Provided data -

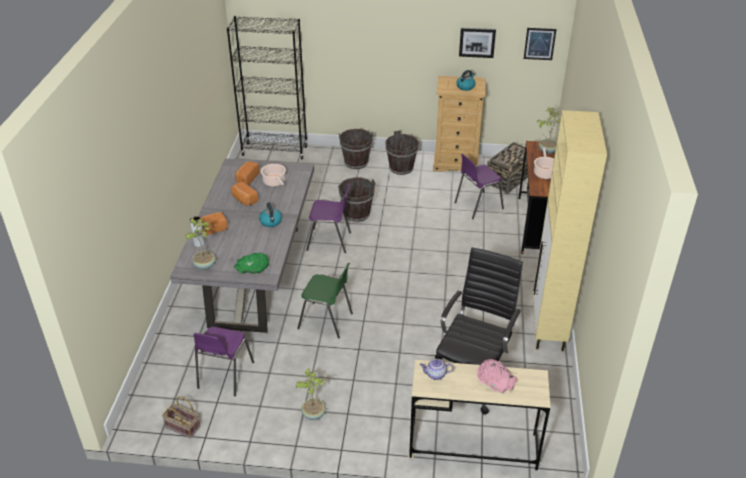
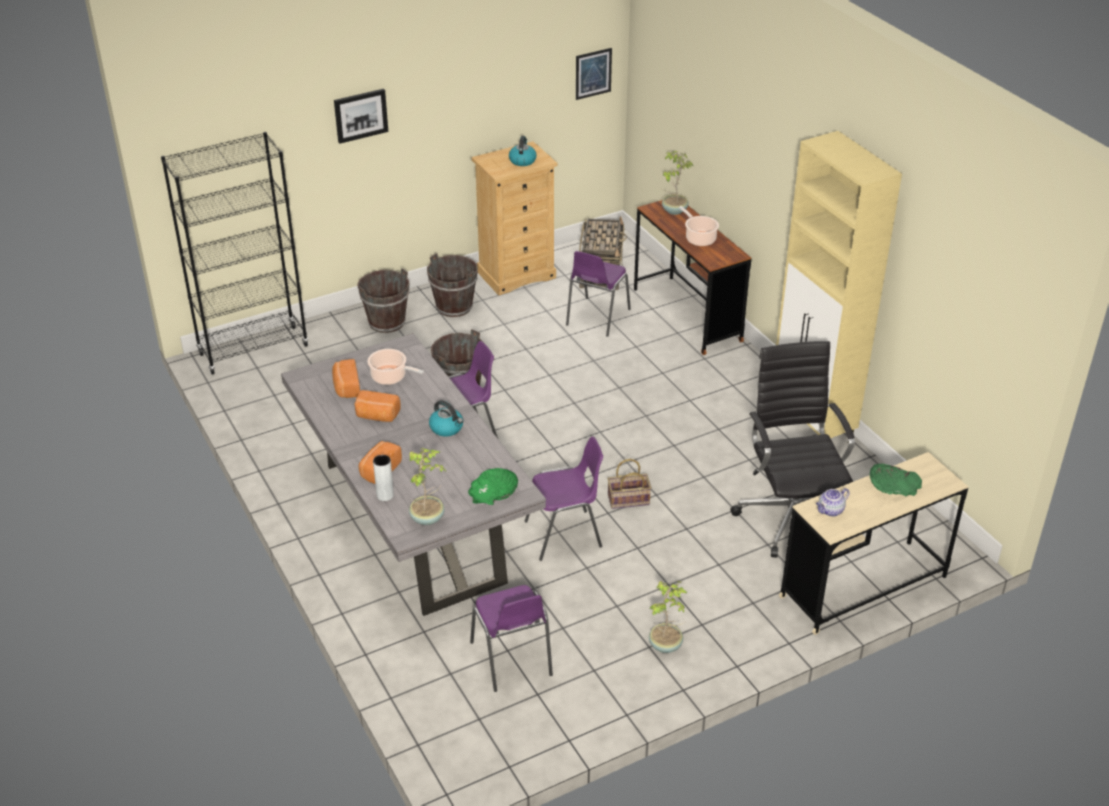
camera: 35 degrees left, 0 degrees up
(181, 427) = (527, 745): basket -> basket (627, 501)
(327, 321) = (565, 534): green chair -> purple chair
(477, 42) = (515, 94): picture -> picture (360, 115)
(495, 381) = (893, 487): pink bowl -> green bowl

--

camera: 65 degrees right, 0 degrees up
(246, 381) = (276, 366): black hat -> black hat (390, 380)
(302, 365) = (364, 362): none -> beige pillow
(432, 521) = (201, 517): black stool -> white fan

Task to carry out -
Write only the number of lines in the data where the string "camera" can be found.

Answer section -
2